» DIRECTIONS:
Begin at the top of the records and copy each line exactly. The line containing "MMSI: | 221497000 |" is the last one to include.

» ENTRIES PROVIDED:
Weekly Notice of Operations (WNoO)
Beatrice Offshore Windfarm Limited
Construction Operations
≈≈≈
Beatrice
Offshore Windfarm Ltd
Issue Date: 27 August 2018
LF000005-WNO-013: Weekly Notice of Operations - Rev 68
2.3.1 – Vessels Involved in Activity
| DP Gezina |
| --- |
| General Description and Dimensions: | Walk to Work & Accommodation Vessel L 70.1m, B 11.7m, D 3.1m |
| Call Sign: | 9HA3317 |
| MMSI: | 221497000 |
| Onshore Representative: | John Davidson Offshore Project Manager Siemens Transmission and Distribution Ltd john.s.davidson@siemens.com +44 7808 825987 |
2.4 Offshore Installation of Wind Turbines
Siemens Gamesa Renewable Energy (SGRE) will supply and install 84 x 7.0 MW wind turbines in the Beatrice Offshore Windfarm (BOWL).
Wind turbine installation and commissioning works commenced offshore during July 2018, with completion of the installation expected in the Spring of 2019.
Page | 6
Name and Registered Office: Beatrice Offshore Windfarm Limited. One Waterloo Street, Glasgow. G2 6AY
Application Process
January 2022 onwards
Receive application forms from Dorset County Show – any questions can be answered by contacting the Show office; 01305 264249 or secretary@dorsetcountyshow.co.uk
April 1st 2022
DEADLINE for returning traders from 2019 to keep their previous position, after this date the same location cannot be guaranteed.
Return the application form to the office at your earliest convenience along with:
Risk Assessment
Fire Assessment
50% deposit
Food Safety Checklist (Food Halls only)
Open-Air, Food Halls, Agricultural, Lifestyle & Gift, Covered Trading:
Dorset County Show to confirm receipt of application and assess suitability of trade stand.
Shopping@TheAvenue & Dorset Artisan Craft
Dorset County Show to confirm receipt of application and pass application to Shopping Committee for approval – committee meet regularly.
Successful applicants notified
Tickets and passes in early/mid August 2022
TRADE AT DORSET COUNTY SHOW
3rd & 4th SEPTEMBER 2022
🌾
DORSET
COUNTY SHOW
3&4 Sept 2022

» WRITTEN ANSWER:
Weekly Notice of Operations (WNoO)
Beatrice Offshore Windfarm Limited
Construction Operations
≈≈≈
Beatrice
Offshore Windfarm Ltd
Issue Date: 27 August 2018
LF000005-WNO-013: Weekly Notice of Operations - Rev 68
2.3.1 – Vessels Involved in Activity
| DP Gezina |
| --- |
| General Description and Dimensions: | Walk to Work & Accommodation Vessel L 70.1m, B 11.7m, D 3.1m |
| Call Sign: | 9HA3317 |
| MMSI: | 221497000 |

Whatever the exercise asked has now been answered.